Electrically assisted forming (EAF) is a reliable method of reducing the deformation resistance of metallic materials and enhancing their formability. In this study, the mechanical properties and microstructure of Al_0.5CoCrFeNi high-entropy alloy (HEA) under electrically assisted compression (EAC) were investigated. The results showed that the flow stress decreased with increasing current density in the EAC. Specifically, the flow curves exhibited S-shaped softening at a higher current density, which was dominated by the non-uniform distribution of the Joule heating temperature during EAC. When the flow stress was fixed at 500 MPa and 80 A·mm⁻², compressible deformation amounts of 63.7% were observed at a strain rate of 1 s⁻¹, indicating full compression of Al_0.5CoCrFeNi HEA at low-stress levels.
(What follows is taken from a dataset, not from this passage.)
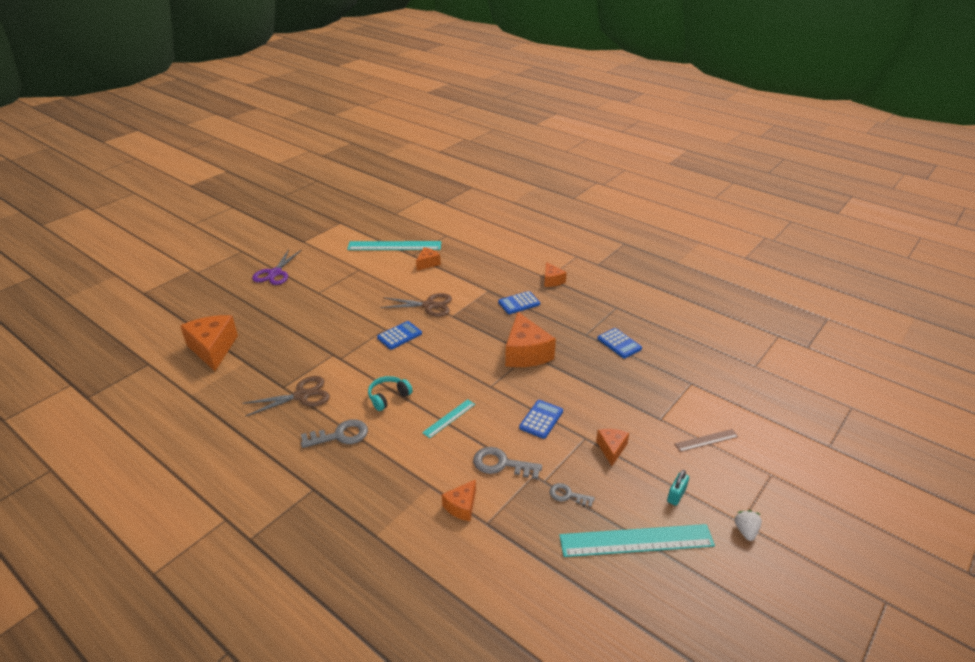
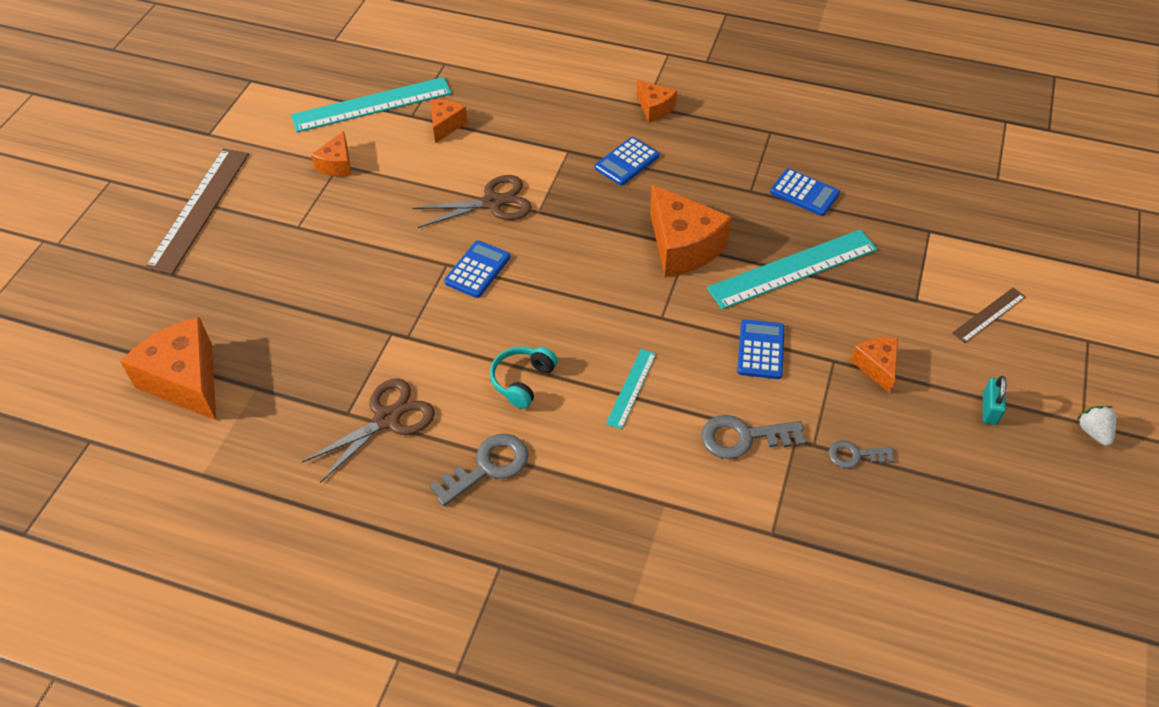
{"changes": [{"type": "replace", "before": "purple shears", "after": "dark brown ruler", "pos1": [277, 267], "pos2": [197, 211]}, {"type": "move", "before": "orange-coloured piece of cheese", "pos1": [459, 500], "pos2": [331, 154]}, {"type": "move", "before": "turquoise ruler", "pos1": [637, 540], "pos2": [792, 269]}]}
Based on the microstructure, the flowability of Al_0.5CoCrFeNi HEA was improved during EAC, and the flow direction shifted from 45°to the horizontal direction. The current density, which influences the Joule heating temperature and strain rate, synergistically affects the stacking fault energy (SFE) and critical resolved shear stress (CRSS), which affect the tendency for twinning behavior. Thererfore, deformation nanoscale twins (DTs) were observed, indicating a shift in the deformation mechanisms from dislocation slip domination to a mixed pattern of dislocation slip and twinning. This study confirmed the deformability of Al_0.5CoCrFeNi HEA during EAC and provided an experimental foundation and theoretical support for the formation of HEAs. Graphic Abstract: (Figure presented.)